**Questions à traiter**
**A.** Recopiez le passage du texte sur la médecine libérale qui va de « Devant le poids » jusqu’à « plus forts qu’eux. ».
**B.** D’après le texte sur la médecine libérale, quel est le statut des médecins hospitaliers ?

**Texte fourni**
L’usage du mot « libéral » ou du mot « privé » dans ce domaine est assez étrange. Le poids de l’argent y est énorme et je ne vois pas pourquoi le fait de s’occuper de la santé des gens impliquerait nécessairement cette relation un peu trop palpable avec l’argent.Employer le mot « honoraires » ne fait que masquer légèrement le lien avec l’argent. L’idée d’affirmer que la conscience professionnelle serait moindre, par exemple chez les fonctionnaires, car ils ne sont pas payés à l’acte, revient, en fait, à relier toute activité au fondement du libéralisme: de l’addition des égoïsmes, naîtrait un équilibre, qu’on appelle le marché. J’affirme que la conscience professionnelle n’est pas nécessairement liée à la possibilité de gagner toujours plus. Les dérives des uns et des autres, qui parfois se règlent devant des tribunaux professionnels ou autres, dans tous les systèmes, montrent que l’instinct d’accaparement est une constante humaine. Il n’est pas souhaitable de trop l’exacerber, surtout dans ce domaine. L’idée d’un revenu minimum décent et d’un revenu maximum admissible doit pouvoir se mettre en œuvre dans ce domaine aussi. Si la  » clientèle » augmente, au lieu de réguler par le prix ou d’augmenter les heures d’activité au-delà du raisonnable, ne serait-il pas plus judicieux d’augmenter le recrutement?

Devant le poids de ces lobbies, aucune alternative  n’est exprimée. Proposer une fonctionnarisation de la médecine serait insupportable pour certains, et pourtant, les médecins hospitaliers sont fonctionnaires. La propagande du système ne parle que des défauts de la fonction publique (rien n’est parfait), mais jamais de ses aspects positifs, à condition que son fonctionnement n’en fasse pas une énorme machine incontrôlable démocratiquement. Logique, dans un système où le rêve est de « marchandiser » tout. Certains défenseurs de cette médecine libérale risquent de déchanter quand des entreprises de médecine commenceront à prendre de l’ampleur et qu’ils se retrouveront salariés de plus forts qu’eux.

L’alternative est le développement d’un secteur coopératif, sur le principe, un être humain/une voix,  pour regrouper dans des cabinets coopératifs plusieurs médecins, dentistes ou infirmiers. Cela permettrait de partager les locaux, de se relayer, de regrouper les services,  de créer progressivement une approche différente et de renforcer les liens humains.

**Données fournies**
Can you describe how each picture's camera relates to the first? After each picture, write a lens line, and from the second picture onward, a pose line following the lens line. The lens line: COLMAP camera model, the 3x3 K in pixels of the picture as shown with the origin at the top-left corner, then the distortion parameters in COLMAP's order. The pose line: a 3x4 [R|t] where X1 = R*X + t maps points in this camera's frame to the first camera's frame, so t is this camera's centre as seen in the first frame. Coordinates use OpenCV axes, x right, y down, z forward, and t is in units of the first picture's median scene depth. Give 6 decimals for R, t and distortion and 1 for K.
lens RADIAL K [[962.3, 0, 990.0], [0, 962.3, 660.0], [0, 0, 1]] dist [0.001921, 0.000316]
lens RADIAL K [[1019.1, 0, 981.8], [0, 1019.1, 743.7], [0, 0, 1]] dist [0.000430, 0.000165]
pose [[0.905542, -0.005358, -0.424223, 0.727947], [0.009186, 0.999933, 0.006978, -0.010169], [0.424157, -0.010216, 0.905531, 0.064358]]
==
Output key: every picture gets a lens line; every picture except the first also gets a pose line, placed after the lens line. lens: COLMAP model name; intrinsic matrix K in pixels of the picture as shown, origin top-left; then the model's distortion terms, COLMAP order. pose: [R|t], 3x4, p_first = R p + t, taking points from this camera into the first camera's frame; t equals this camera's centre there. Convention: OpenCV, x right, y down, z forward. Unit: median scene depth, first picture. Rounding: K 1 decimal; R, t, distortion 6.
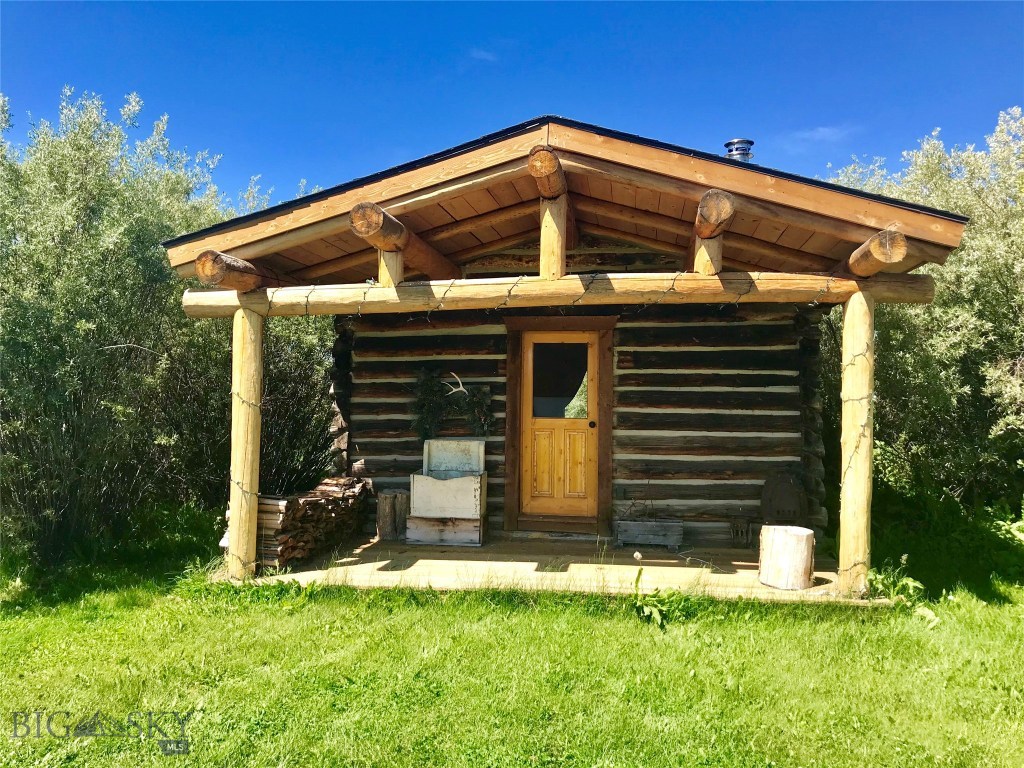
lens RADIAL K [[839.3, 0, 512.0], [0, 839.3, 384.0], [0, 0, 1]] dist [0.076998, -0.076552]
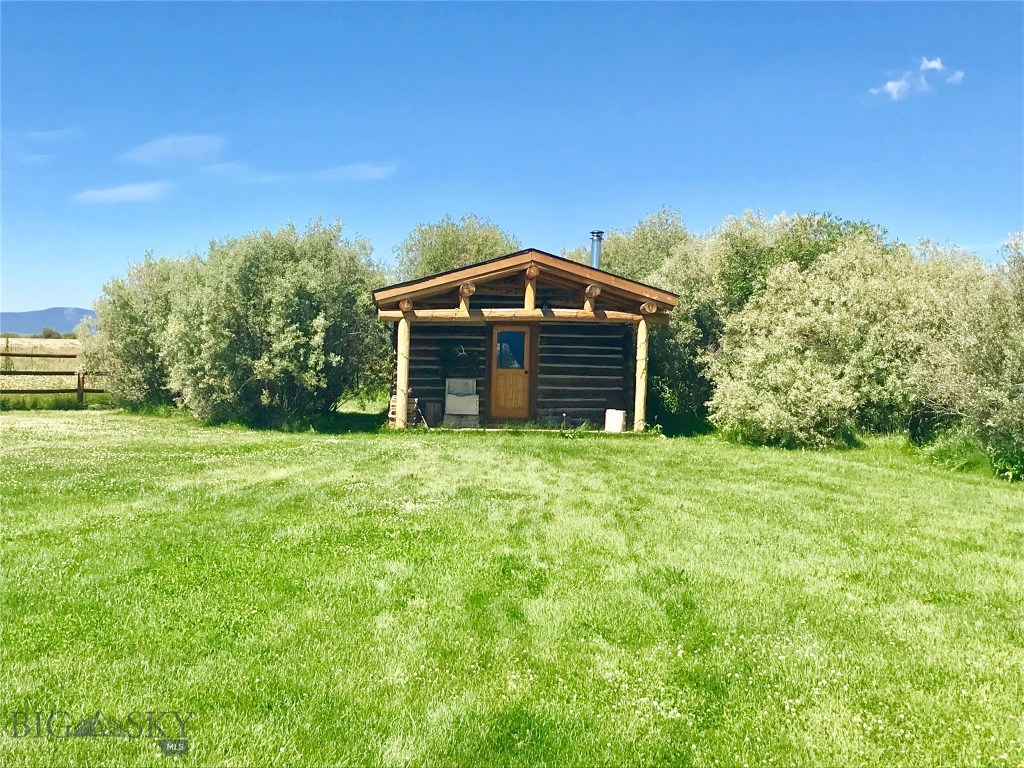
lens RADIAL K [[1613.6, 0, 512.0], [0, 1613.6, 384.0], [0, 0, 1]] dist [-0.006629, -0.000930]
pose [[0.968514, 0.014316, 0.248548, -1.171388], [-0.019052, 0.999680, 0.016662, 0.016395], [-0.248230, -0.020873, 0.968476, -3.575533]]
---
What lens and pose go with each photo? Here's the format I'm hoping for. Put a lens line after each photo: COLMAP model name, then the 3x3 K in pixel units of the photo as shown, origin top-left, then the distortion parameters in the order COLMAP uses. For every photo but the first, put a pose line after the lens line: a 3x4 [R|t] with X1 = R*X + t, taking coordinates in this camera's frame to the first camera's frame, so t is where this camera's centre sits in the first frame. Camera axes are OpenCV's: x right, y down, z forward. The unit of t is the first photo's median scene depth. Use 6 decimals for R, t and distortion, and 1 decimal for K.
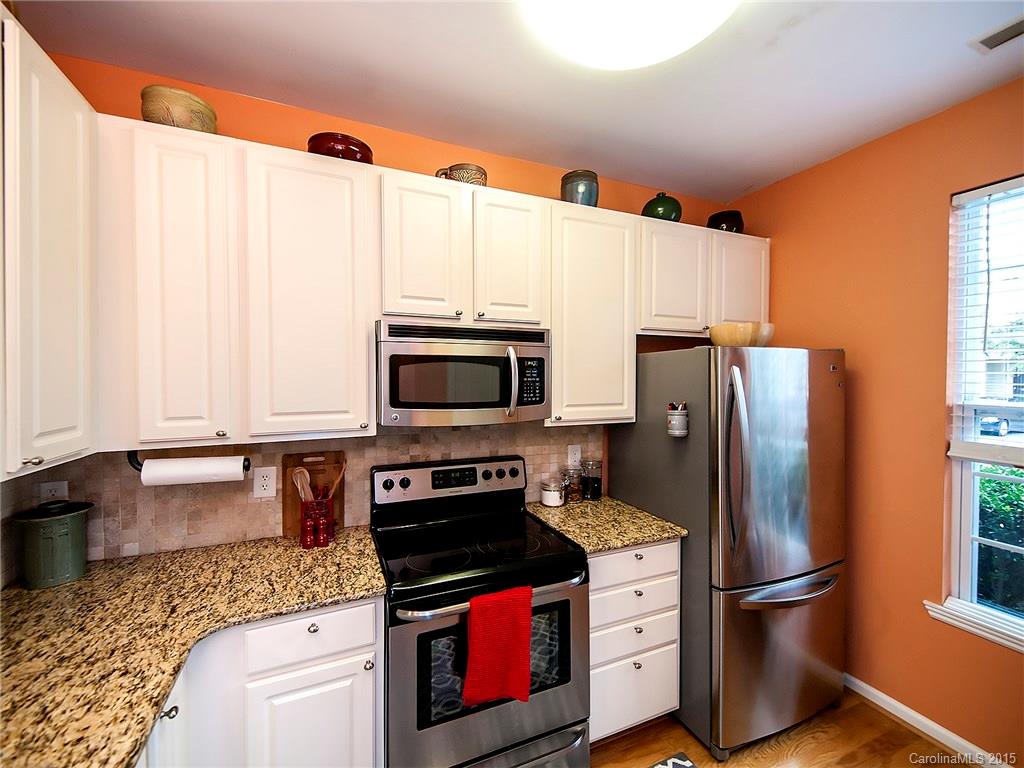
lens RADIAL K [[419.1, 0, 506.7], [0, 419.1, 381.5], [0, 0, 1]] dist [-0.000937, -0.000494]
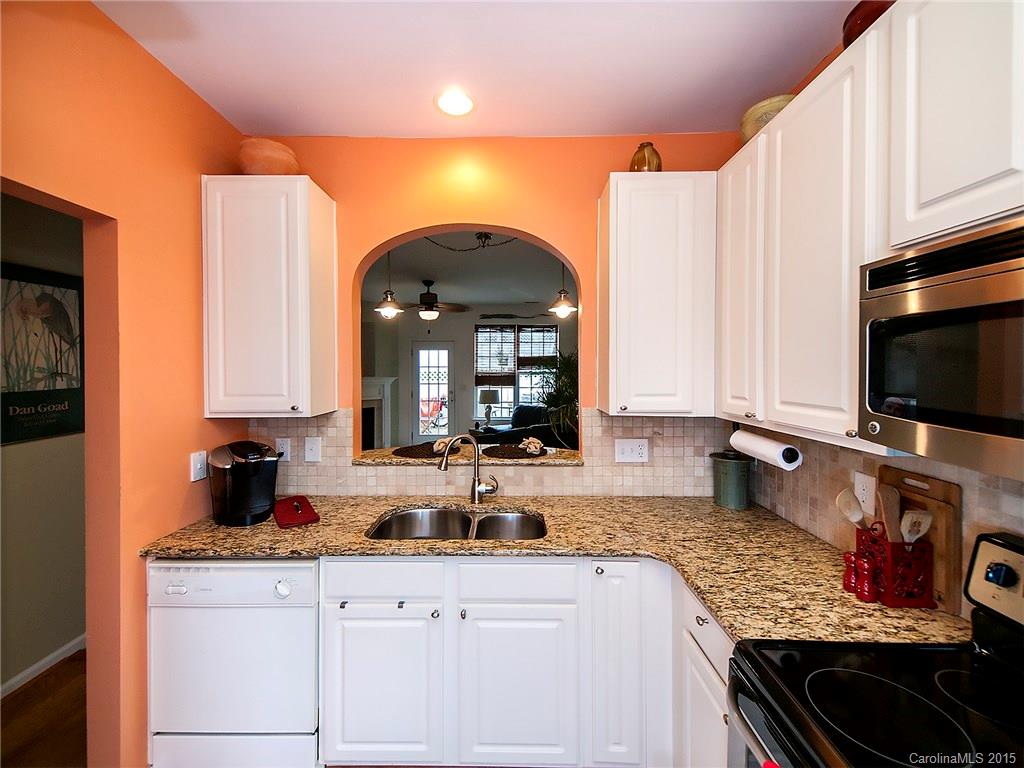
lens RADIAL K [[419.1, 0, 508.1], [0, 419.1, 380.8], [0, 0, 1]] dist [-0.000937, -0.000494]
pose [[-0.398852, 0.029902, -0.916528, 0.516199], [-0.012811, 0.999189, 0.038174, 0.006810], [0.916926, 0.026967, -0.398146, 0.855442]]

**Réponses aux questions**
**A.**
Devant le poids de ces lobbies, aucune alternative  n’est exprimée. Proposer une fonctionnarisation de la médecine serait insupportable pour certains, et pourtant, les médecins hospitaliers sont fonctionnaires. La propagande du système ne parle que des défauts de la fonction publique (rien n’est parfait), mais jamais de ses aspects positifs, à condition que son fonctionnement n’en fasse pas une énorme machine incontrôlable démocratiquement. Logique, dans un système où le rêve est de « marchandiser » tout. Certains défenseurs de cette médecine libérale risquent de déchanter quand des entreprises de médecine commenceront à prendre de l’ampleur et qu’ils se retrouveront salariés de plus forts qu’eux.

**B.** Ils sont fonctionnaires.